**YOUR TASK**: The complete listing that follows is to be set down again, exactly as it appears.

######

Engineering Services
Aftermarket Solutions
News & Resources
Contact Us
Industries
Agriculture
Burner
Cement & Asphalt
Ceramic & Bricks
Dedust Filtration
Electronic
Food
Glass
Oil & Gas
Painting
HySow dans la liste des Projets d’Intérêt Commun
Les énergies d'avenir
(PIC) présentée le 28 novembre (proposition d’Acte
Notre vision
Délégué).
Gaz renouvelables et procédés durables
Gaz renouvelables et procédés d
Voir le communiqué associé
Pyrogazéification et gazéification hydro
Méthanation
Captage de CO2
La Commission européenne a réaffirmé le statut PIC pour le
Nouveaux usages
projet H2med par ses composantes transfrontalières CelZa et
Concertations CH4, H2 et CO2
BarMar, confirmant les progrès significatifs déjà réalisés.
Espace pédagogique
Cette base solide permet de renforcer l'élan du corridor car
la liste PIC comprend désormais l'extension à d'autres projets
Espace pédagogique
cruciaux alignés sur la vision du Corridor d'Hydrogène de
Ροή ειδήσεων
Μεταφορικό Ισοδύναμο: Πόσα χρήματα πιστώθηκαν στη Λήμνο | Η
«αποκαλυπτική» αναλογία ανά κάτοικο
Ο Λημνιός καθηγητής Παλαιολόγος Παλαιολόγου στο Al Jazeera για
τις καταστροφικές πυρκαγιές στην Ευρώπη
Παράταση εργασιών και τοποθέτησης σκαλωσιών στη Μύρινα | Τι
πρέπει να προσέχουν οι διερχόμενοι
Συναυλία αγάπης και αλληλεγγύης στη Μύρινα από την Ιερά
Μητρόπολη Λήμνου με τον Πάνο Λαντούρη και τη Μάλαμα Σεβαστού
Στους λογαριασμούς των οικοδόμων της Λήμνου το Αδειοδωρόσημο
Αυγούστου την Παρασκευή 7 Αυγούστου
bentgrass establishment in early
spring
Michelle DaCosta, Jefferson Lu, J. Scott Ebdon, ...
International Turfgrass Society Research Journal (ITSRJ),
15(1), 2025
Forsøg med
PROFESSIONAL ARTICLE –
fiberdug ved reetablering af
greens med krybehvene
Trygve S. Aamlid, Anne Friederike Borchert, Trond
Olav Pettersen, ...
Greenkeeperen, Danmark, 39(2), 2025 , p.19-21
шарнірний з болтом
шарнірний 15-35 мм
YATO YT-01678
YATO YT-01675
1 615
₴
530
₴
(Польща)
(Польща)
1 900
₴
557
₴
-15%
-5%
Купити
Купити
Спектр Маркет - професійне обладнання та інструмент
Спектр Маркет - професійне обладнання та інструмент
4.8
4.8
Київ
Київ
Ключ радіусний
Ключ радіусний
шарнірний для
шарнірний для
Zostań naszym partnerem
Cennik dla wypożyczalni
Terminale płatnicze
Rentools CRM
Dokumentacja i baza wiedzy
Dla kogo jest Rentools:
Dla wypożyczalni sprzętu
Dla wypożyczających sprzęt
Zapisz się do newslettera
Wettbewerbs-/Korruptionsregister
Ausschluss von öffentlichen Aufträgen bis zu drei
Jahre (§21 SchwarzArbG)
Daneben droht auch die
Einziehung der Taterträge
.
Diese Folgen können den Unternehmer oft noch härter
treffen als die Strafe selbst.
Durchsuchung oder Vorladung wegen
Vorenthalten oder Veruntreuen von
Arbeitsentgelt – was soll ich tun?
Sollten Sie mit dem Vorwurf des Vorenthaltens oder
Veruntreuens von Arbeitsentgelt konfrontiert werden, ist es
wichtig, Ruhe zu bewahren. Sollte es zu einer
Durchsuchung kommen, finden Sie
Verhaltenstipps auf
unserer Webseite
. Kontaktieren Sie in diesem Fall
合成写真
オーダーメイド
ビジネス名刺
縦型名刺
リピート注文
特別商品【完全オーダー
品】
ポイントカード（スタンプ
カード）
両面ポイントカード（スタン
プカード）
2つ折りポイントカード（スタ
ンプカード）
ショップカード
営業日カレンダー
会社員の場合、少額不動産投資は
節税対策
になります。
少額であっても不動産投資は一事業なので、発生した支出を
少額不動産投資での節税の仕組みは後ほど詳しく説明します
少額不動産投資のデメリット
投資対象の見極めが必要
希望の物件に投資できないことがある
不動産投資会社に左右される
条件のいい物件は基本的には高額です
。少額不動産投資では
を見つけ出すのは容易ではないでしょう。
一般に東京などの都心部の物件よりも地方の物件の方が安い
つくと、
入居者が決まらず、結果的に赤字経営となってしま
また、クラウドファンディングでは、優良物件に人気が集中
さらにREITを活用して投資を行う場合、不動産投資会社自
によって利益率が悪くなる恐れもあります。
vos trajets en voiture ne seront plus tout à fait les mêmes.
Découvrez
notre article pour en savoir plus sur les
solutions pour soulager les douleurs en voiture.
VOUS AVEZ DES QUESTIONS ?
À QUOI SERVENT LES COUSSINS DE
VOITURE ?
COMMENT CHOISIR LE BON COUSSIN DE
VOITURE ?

######

**ANSWER FOR THE TASK**:
Engineering Services
Aftermarket Solutions
News & Resources
Contact Us
Industries
Agriculture
Burner
Cement & Asphalt
Ceramic & Bricks
Dedust Filtration
Electronic
Food
Glass
Oil & Gas
Painting
HySow dans la liste des Projets d’Intérêt Commun
Les énergies d'avenir
(PIC) présentée le 28 novembre (proposition d’Acte
Notre vision
Délégué).
Gaz renouvelables et procédés durables
Gaz renouvelables et procédés d
Voir le communiqué associé
Pyrogazéification et gazéification hydro
Méthanation
Captage de CO2
La Commission européenne a réaffirmé le statut PIC pour le
Nouveaux usages
projet H2med par ses composantes transfrontalières CelZa et
Concertations CH4, H2 et CO2
BarMar, confirmant les progrès significatifs déjà réalisés.
Espace pédagogique
Cette base solide permet de renforcer l'élan du corridor car
la liste PIC comprend désormais l'extension à d'autres projets
Espace pédagogique
cruciaux alignés sur la vision du Corridor d'Hydrogène de
Ροή ειδήσεων
Μεταφορικό Ισοδύναμο: Πόσα χρήματα πιστώθηκαν στη Λήμνο | Η
«αποκαλυπτική» αναλογία ανά κάτοικο
Ο Λημνιός καθηγητής Παλαιολόγος Παλαιολόγου στο Al Jazeera για
τις καταστροφικές πυρκαγιές στην Ευρώπη
Παράταση εργασιών και τοποθέτησης σκαλωσιών στη Μύρινα | Τι
πρέπει να προσέχουν οι διερχόμενοι
Συναυλία αγάπης και αλληλεγγύης στη Μύρινα από την Ιερά
Μητρόπολη Λήμνου με τον Πάνο Λαντούρη και τη Μάλαμα Σεβαστού
Στους λογαριασμούς των οικοδόμων της Λήμνου το Αδειοδωρόσημο
Αυγούστου την Παρασκευή 7 Αυγούστου
bentgrass establishment in early
spring
Michelle DaCosta, Jefferson Lu, J. Scott Ebdon, ...
International Turfgrass Society Research Journal (ITSRJ),
15(1), 2025
Forsøg med
PROFESSIONAL ARTICLE –
fiberdug ved reetablering af
greens med krybehvene
Trygve S. Aamlid, Anne Friederike Borchert, Trond
Olav Pettersen, ...
Greenkeeperen, Danmark, 39(2), 2025 , p.19-21
шарнірний з болтом
шарнірний 15-35 мм
YATO YT-01678
YATO YT-01675
1 615
₴
530
₴
(Польща)
(Польща)
1 900
₴
557
₴
-15%
-5%
Купити
Купити
Спектр Маркет - професійне обладнання та інструмент
Спектр Маркет - професійне обладнання та інструмент
4.8
4.8
Київ
Київ
Ключ радіусний
Ключ радіусний
шарнірний для
шарнірний для
Zostań naszym partnerem
Cennik dla wypożyczalni
Terminale płatnicze
Rentools CRM
Dokumentacja i baza wiedzy
Dla kogo jest Rentools:
Dla wypożyczalni sprzętu
Dla wypożyczających sprzęt
Zapisz się do newslettera
Wettbewerbs-/Korruptionsregister
Ausschluss von öffentlichen Aufträgen bis zu drei
Jahre (§21 SchwarzArbG)
Daneben droht auch die
Einziehung der Taterträge
.
Diese Folgen können den Unternehmer oft noch härter
treffen als die Strafe selbst.
Durchsuchung oder Vorladung wegen
Vorenthalten oder Veruntreuen von
Arbeitsentgelt – was soll ich tun?
Sollten Sie mit dem Vorwurf des Vorenthaltens oder
Veruntreuens von Arbeitsentgelt konfrontiert werden, ist es
wichtig, Ruhe zu bewahren. Sollte es zu einer
Durchsuchung kommen, finden Sie
Verhaltenstipps auf
unserer Webseite
. Kontaktieren Sie in diesem Fall
合成写真
オーダーメイド
ビジネス名刺
縦型名刺
リピート注文
特別商品【完全オーダー
品】
ポイントカード（スタンプ
カード）
両面ポイントカード（スタン
プカード）
2つ折りポイントカード（スタ
ンプカード）
ショップカード
営業日カレンダー
会社員の場合、少額不動産投資は
節税対策
になります。
少額であっても不動産投資は一事業なので、発生した支出を
少額不動産投資での節税の仕組みは後ほど詳しく説明します
少額不動産投資のデメリット
投資対象の見極めが必要
希望の物件に投資できないことがある
不動産投資会社に左右される
条件のいい物件は基本的には高額です
。少額不動産投資では
を見つけ出すのは容易ではないでしょう。
一般に東京などの都心部の物件よりも地方の物件の方が安い
つくと、
入居者が決まらず、結果的に赤字経営となってしま
また、クラウドファンディングでは、優良物件に人気が集中
さらにREITを活用して投資を行う場合、不動産投資会社自
によって利益率が悪くなる恐れもあります。
vos trajets en voiture ne seront plus tout à fait les mêmes.
Découvrez
notre article pour en savoir plus sur les
solutions pour soulager les douleurs en voiture.
VOUS AVEZ DES QUESTIONS ?
À QUOI SERVENT LES COUSSINS DE
VOITURE ?
COMMENT CHOISIR LE BON COUSSIN DE
VOITURE ?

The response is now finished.